それなのにビンボー臭く見えない辺りがさすが北欧デザイン。インテリアのチーフデザイナーは英国人の女性だが、センターコンソールから取り外せるダストボックスのモールには、野原で遊ぶトナカイが描かれていて、あざとさゼロで可愛い。
ボルボによれば、インテリアの加飾部分の約30%が再生プラスチックで、表面レイヤーには可能な限りリサイクルまたは再生可能な素材が用いられている。それでいてドアハンドルはちゃんとアルミだったりする。要はミニマルだが素材感に嘘がないのだ。クロームメッキや化繊、編み込みプラスチックの騙し絵みたいな質感で、プレミアムを騙る往生際の悪い内装インテリアが多いからこそ、この直球の質感が優しく、清々しいのだ。
そして注目の走りだが、69kWh容量のバッテリーで最大航続距離は、WLTCモードで560kmを謳っている。実際、街なかではワンペダルモードで走る方が回生も強く効いて扱い易かった。バルセロナの流れの速い市街地で、右足だけで加速も停止も自由自在でラクにコントロールできた。
郊外路や高速道路ではコースティング重視のモードに切り替えたが、しっとりした乗り心地に鈍からず鋭過ぎずのハンドリング、1800㎏少々のボディを軽々と蹴り出す343Nm・272馬力のトルク&出力に不足はない。

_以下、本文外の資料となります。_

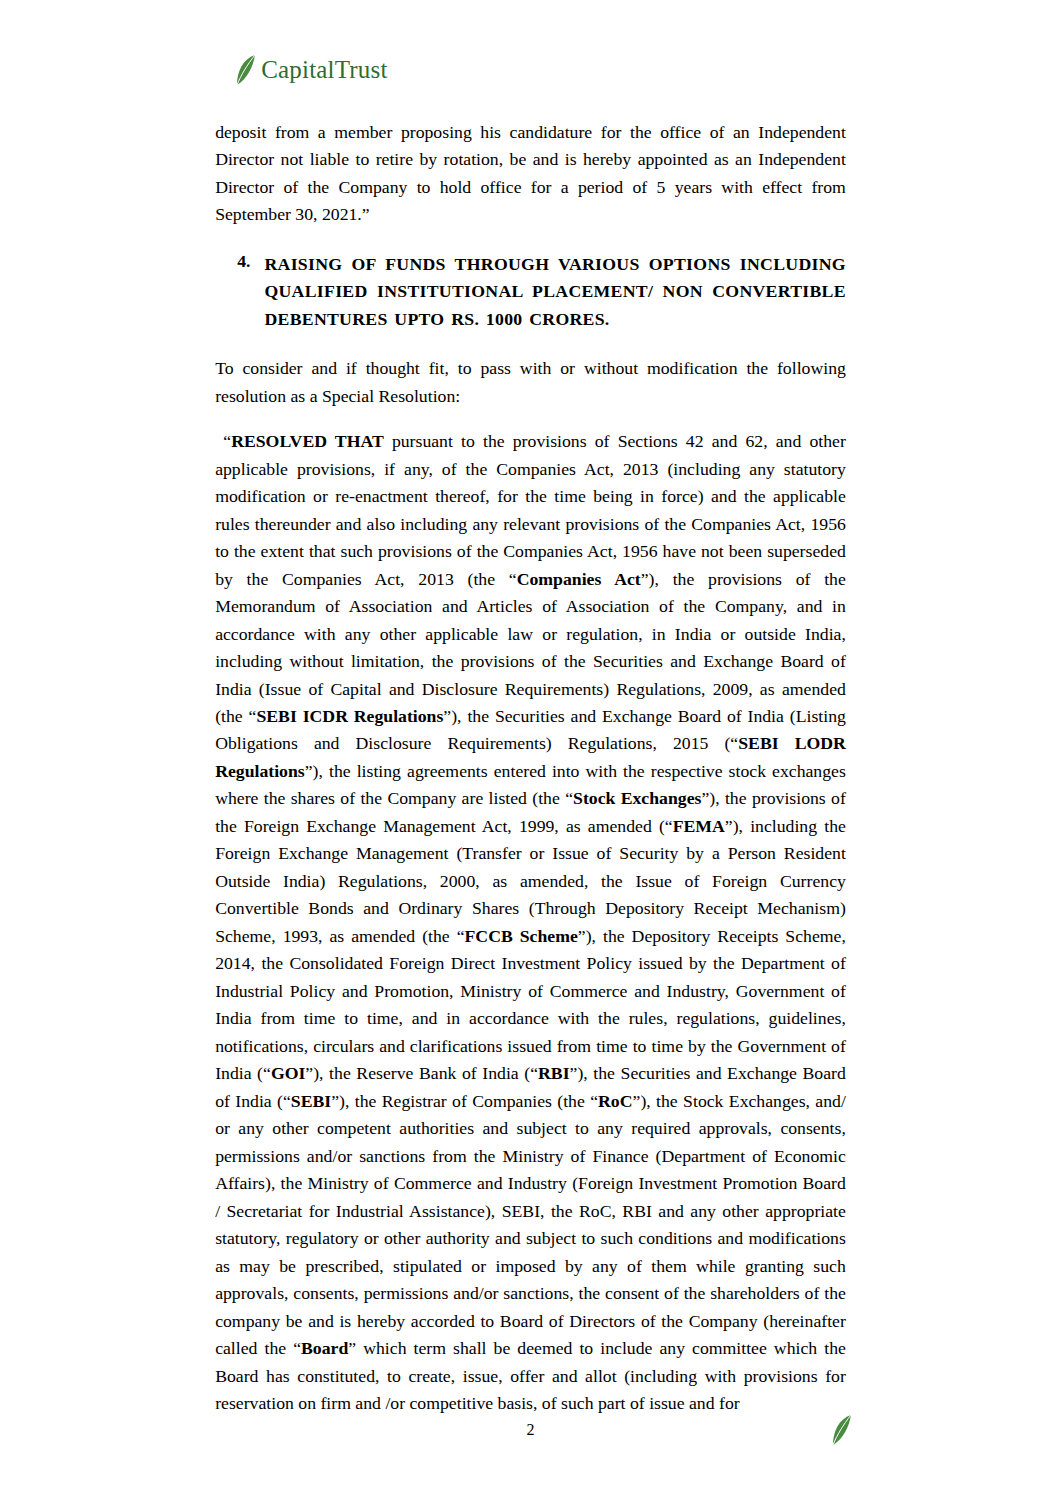CapitalTrust
deposit from a member proposing his candidature for the office of an Independent Director not liable to retire by rotation, be and is hereby appointed as an Independent Director of the Company to hold office for a period of 5 years with effect from September 30, 2021.”
4. RAISING OF FUNDS THROUGH VARIOUS OPTIONS INCLUDING QUALIFIED INSTITUTIONAL PLACEMENT/ NON CONVERTIBLE DEBENTURES UPTO RS. 1000 CRORES.
To consider and if thought fit, to pass with or without modification the following resolution as a Special Resolution:
“RESOLVED THAT pursuant to the provisions of Sections 42 and 62, and other applicable provisions, if any, of the Companies Act, 2013 (including any statutory modification or re-enactment thereof, for the time being in force) and the applicable rules thereunder and also including any relevant provisions of the Companies Act, 1956 to the extent that such provisions of the Companies Act, 1956 have not been superseded by the Companies Act, 2013 (the “Companies Act”), the provisions of the Memorandum of Association and Articles of Association of the Company, and in accordance with any other applicable law or regulation, in India or outside India, including without limitation, the provisions of the Securities and Exchange Board of India (Issue of Capital and Disclosure Requirements) Regulations, 2009, as amended (the “SEBI ICDR Regulations”), the Securities and Exchange Board of India (Listing Obligations and Disclosure Requirements) Regulations, 2015 (“SEBI LODR Regulations”), the listing agreements entered into with the respective stock exchanges where the shares of the Company are listed (the “Stock Exchanges”), the provisions of the Foreign Exchange Management Act, 1999, as amended (“FEMA”), including the Foreign Exchange Management (Transfer or Issue of Security by a Person Resident Outside India) Regulations, 2000, as amended, the Issue of Foreign Currency Convertible Bonds and Ordinary Shares (Through Depository Receipt Mechanism) Scheme, 1993, as amended (the “FCCB Scheme”), the Depository Receipts Scheme, 2014, the Consolidated Foreign Direct Investment Policy issued by the Department of Industrial Policy and Promotion, Ministry of Commerce and Industry, Government of India from time to time, and in accordance with the rules, regulations, guidelines, notifications, circulars and clarifications issued from time to time by the Government of India (“GOI”), the Reserve Bank of India (“RBI”), the Securities and Exchange Board of India (“SEBI”), the Registrar of Companies (the “RoC”), the Stock Exchanges, and/ or any other competent authorities and subject to any required approvals, consents, permissions and/or sanctions from the Ministry of Finance (Department of Economic Affairs), the Ministry of Commerce and Industry (Foreign Investment Promotion Board / Secretariat for Industrial Assistance), SEBI, the RoC, RBI and any other appropriate statutory, regulatory or other authority and subject to such conditions and modifications as may be prescribed, stipulated or imposed by any of them while granting such approvals, consents, permissions and/or sanctions, the consent of the shareholders of the company be and is hereby accorded to Board of Directors of the Company (hereinafter called the “Board” which term shall be deemed to include any committee which the Board has constituted, to create, issue, offer and allot (including with provisions for reservation on firm and /or competitive basis, of such part of issue and for
2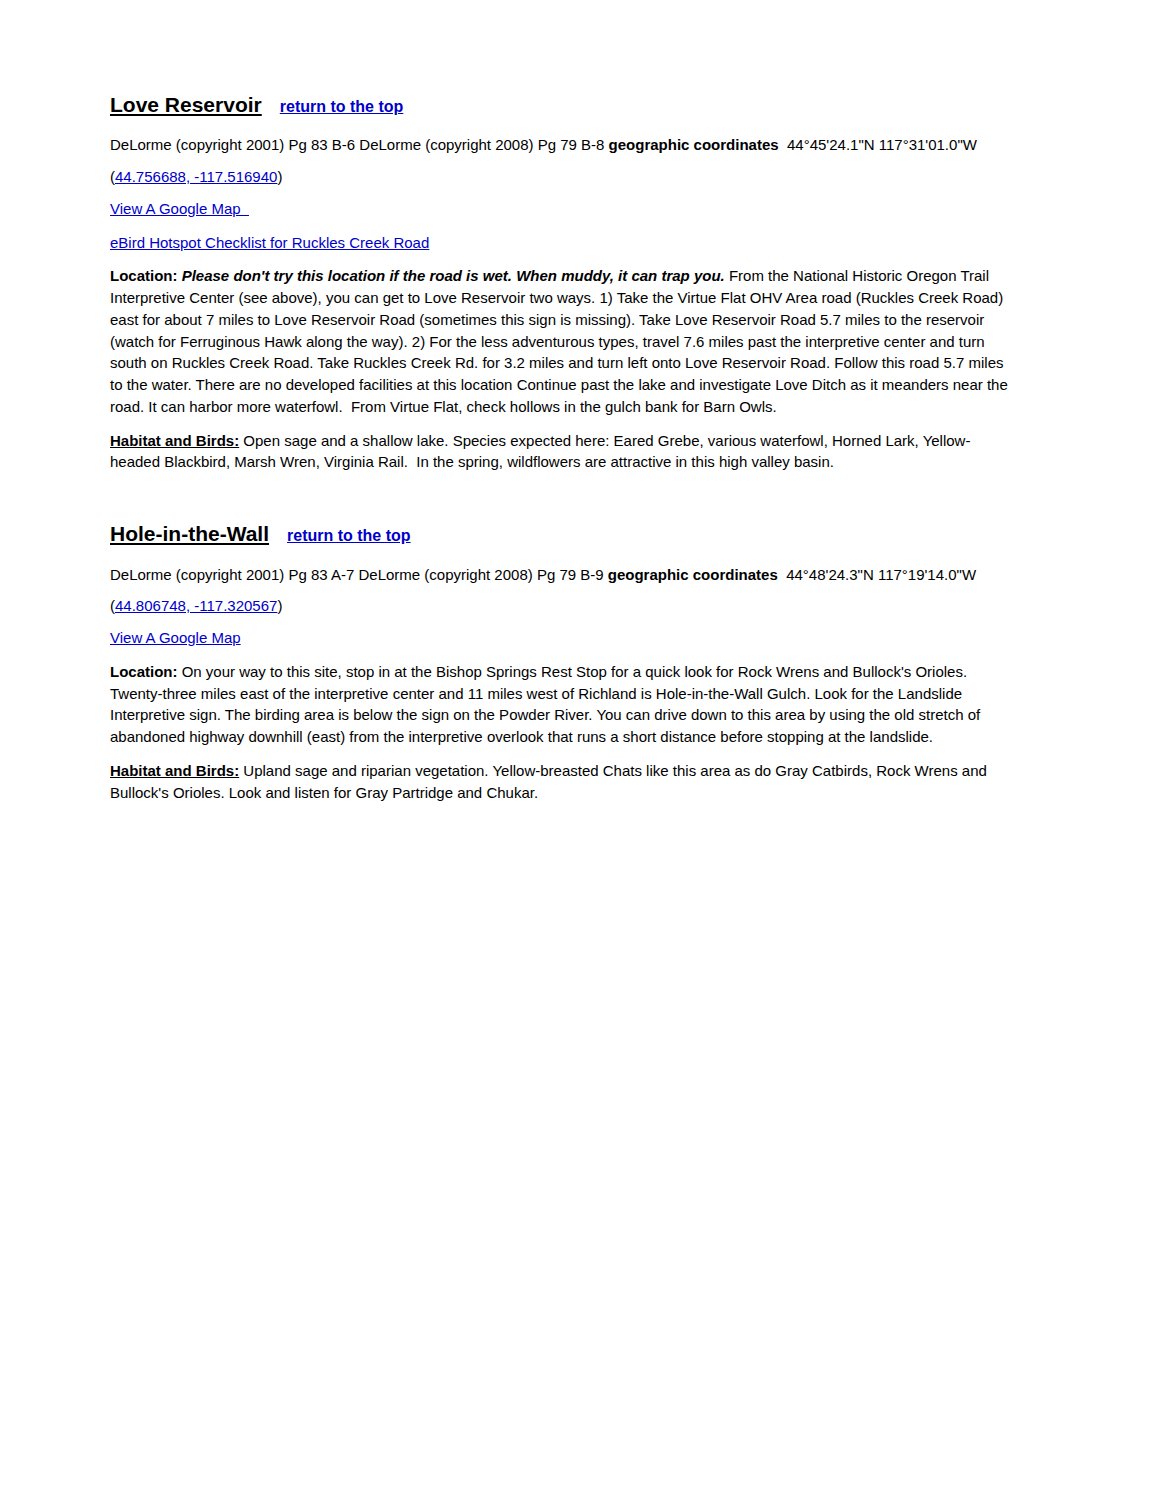Love Reservoir
return to the top
DeLorme (copyright 2001) Pg 83 B-6 DeLorme (copyright 2008) Pg 79 B-8 geographic coordinates 44°45'24.1"N 117°31'01.0"W
(44.756688, -117.516940)
View A Google Map
eBird Hotspot Checklist for Ruckles Creek Road
Location: Please don't try this location if the road is wet. When muddy, it can trap you. From the National Historic Oregon Trail Interpretive Center (see above), you can get to Love Reservoir two ways. 1) Take the Virtue Flat OHV Area road (Ruckles Creek Road) east for about 7 miles to Love Reservoir Road (sometimes this sign is missing). Take Love Reservoir Road 5.7 miles to the reservoir (watch for Ferruginous Hawk along the way). 2) For the less adventurous types, travel 7.6 miles past the interpretive center and turn south on Ruckles Creek Road. Take Ruckles Creek Rd. for 3.2 miles and turn left onto Love Reservoir Road. Follow this road 5.7 miles to the water. There are no developed facilities at this location Continue past the lake and investigate Love Ditch as it meanders near the road. It can harbor more waterfowl. From Virtue Flat, check hollows in the gulch bank for Barn Owls.
Habitat and Birds: Open sage and a shallow lake. Species expected here: Eared Grebe, various waterfowl, Horned Lark, Yellow-headed Blackbird, Marsh Wren, Virginia Rail. In the spring, wildflowers are attractive in this high valley basin.
Hole-in-the-Wall
return to the top
DeLorme (copyright 2001) Pg 83 A-7 DeLorme (copyright 2008) Pg 79 B-9 geographic coordinates 44°48'24.3"N 117°19'14.0"W
(44.806748, -117.320567)
View A Google Map
Location: On your way to this site, stop in at the Bishop Springs Rest Stop for a quick look for Rock Wrens and Bullock's Orioles. Twenty-three miles east of the interpretive center and 11 miles west of Richland is Hole-in-the-Wall Gulch. Look for the Landslide Interpretive sign. The birding area is below the sign on the Powder River. You can drive down to this area by using the old stretch of abandoned highway downhill (east) from the interpretive overlook that runs a short distance before stopping at the landslide.
Habitat and Birds: Upland sage and riparian vegetation. Yellow-breasted Chats like this area as do Gray Catbirds, Rock Wrens and Bullock's Orioles. Look and listen for Gray Partridge and Chukar.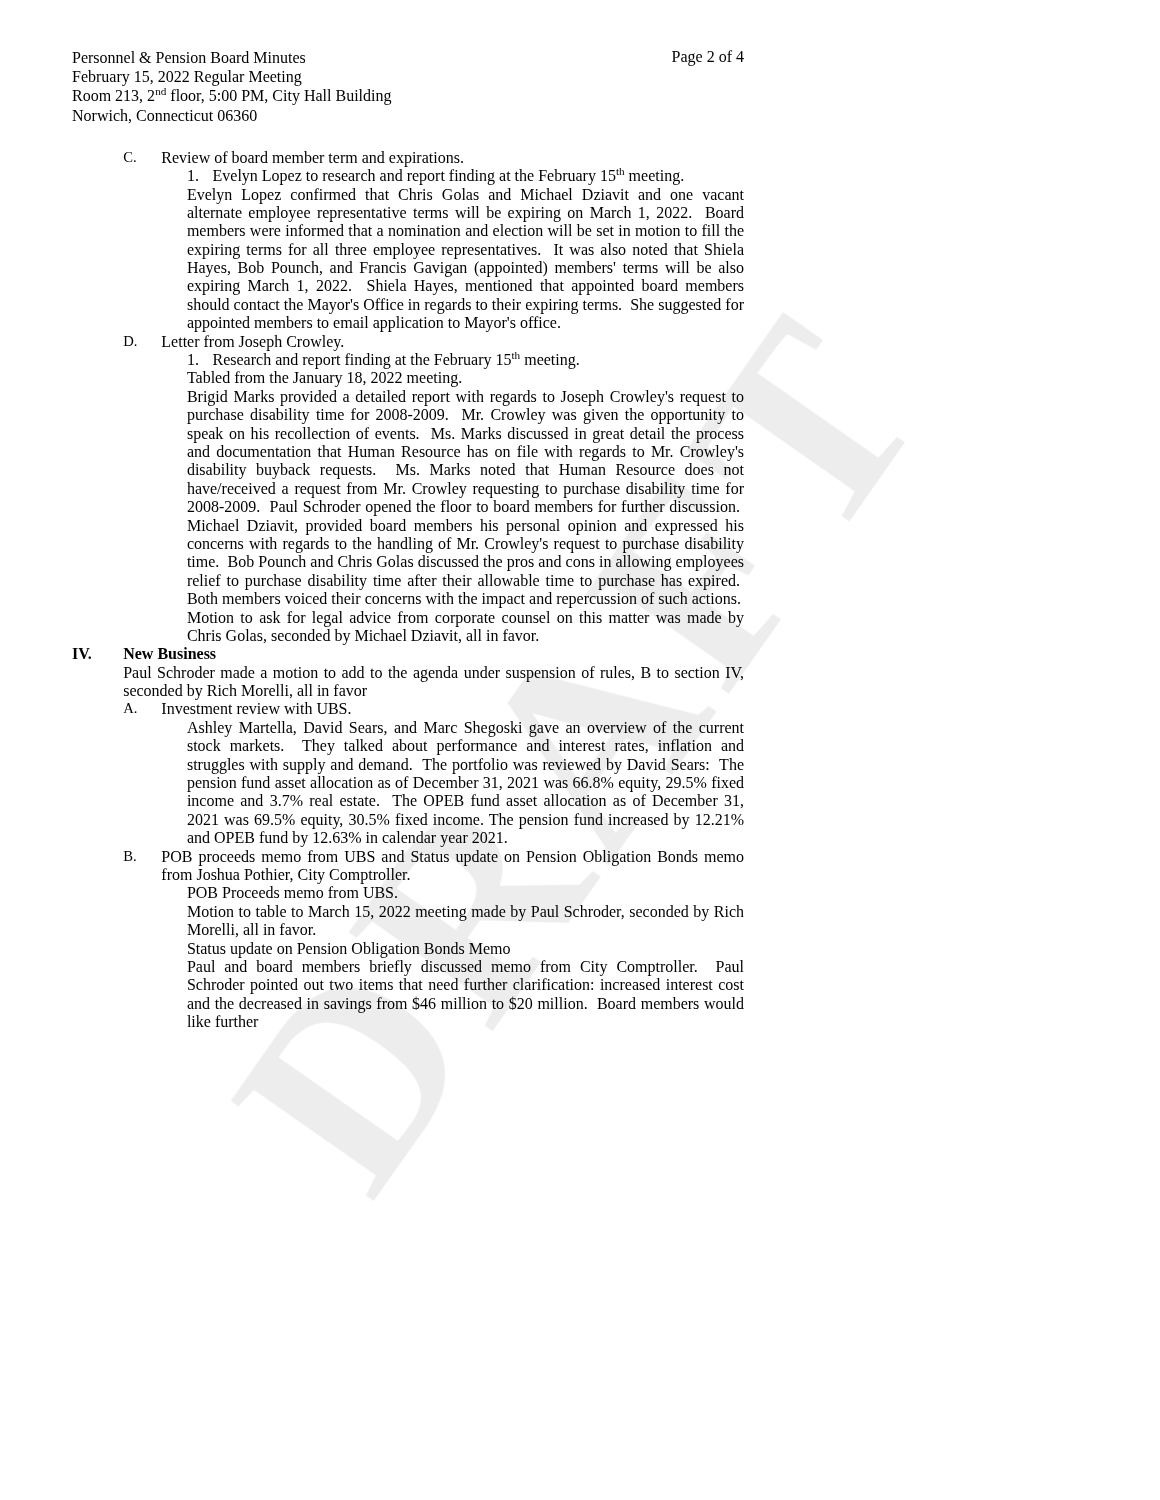DRAFT
Page 2 of 4
Personnel & Pension Board Minutes
February 15, 2022 Regular Meeting
Room 213, 2nd floor, 5:00 PM, City Hall Building
Norwich, Connecticut 06360
C.
Review of board member term and expirations.
1.
Evelyn Lopez to research and report finding at the February 15th meeting.
Evelyn Lopez confirmed that Chris Golas and Michael Dziavit and one vacant alternate employee representative terms will be expiring on March 1, 2022. Board members were informed that a nomination and election will be set in motion to fill the expiring terms for all three employee representatives. It was also noted that Shiela Hayes, Bob Pounch, and Francis Gavigan (appointed) members' terms will be also expiring March 1, 2022. Shiela Hayes, mentioned that appointed board members should contact the Mayor's Office in regards to their expiring terms. She suggested for appointed members to email application to Mayor's office.
D.
Letter from Joseph Crowley.
1.
Research and report finding at the February 15th meeting.
Tabled from the January 18, 2022 meeting.
Brigid Marks provided a detailed report with regards to Joseph Crowley's request to purchase disability time for 2008-2009. Mr. Crowley was given the opportunity to speak on his recollection of events. Ms. Marks discussed in great detail the process and documentation that Human Resource has on file with regards to Mr. Crowley's disability buyback requests. Ms. Marks noted that Human Resource does not have/received a request from Mr. Crowley requesting to purchase disability time for 2008-2009. Paul Schroder opened the floor to board members for further discussion. Michael Dziavit, provided board members his personal opinion and expressed his concerns with regards to the handling of Mr. Crowley's request to purchase disability time. Bob Pounch and Chris Golas discussed the pros and cons in allowing employees relief to purchase disability time after their allowable time to purchase has expired. Both members voiced their concerns with the impact and repercussion of such actions.
Motion to ask for legal advice from corporate counsel on this matter was made by Chris Golas, seconded by Michael Dziavit, all in favor.
IV.
New Business
Paul Schroder made a motion to add to the agenda under suspension of rules, B to section IV, seconded by Rich Morelli, all in favor
A.
Investment review with UBS.
Ashley Martella, David Sears, and Marc Shegoski gave an overview of the current stock markets. They talked about performance and interest rates, inflation and struggles with supply and demand. The portfolio was reviewed by David Sears: The pension fund asset allocation as of December 31, 2021 was 66.8% equity, 29.5% fixed income and 3.7% real estate. The OPEB fund asset allocation as of December 31, 2021 was 69.5% equity, 30.5% fixed income. The pension fund increased by 12.21% and OPEB fund by 12.63% in calendar year 2021.
B.
POB proceeds memo from UBS and Status update on Pension Obligation Bonds memo from Joshua Pothier, City Comptroller.
POB Proceeds memo from UBS.
Motion to table to March 15, 2022 meeting made by Paul Schroder, seconded by Rich Morelli, all in favor.
Status update on Pension Obligation Bonds Memo
Paul and board members briefly discussed memo from City Comptroller. Paul Schroder pointed out two items that need further clarification: increased interest cost and the decreased in savings from $46 million to $20 million. Board members would like further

蹴り出すと述べたがそう、後輪駆動2WDなのだ。
以上の「シングルモーター」仕様に対し、前車軸側も駆動する「ツインモーター」という4WD仕様もある。2基のモーターの合算値で543Nm・444馬力という後者の方にも試乗したが、おそろしく力強く、密なトラクションによる速過ぎるぐらいの速さが印象的だった。
加速マニアにはツインモーターがお勧めだが、バッテリー容量はシングルモーターと同じ69kWhなので、最大航続距離は少し減る。それでも500kmは超えているだろうが……。
いずれEVである以前に、クルマとして妥協のない造り込みと完成度、パフォーマンスをEX30は備えている。そして、再生またはリサイクル可能な素材を用いたエコへの積極性が、いやらしくないのにデザインに感じられるところが巧い。それでいて日本での価格は559万円〜なので、補助金にもよるが、500万円アンダーは現実的なセンだ。少し考え方が進んでいて、鉄仮面のようだけど内実アリ、そんなEVとして覚えておきたい。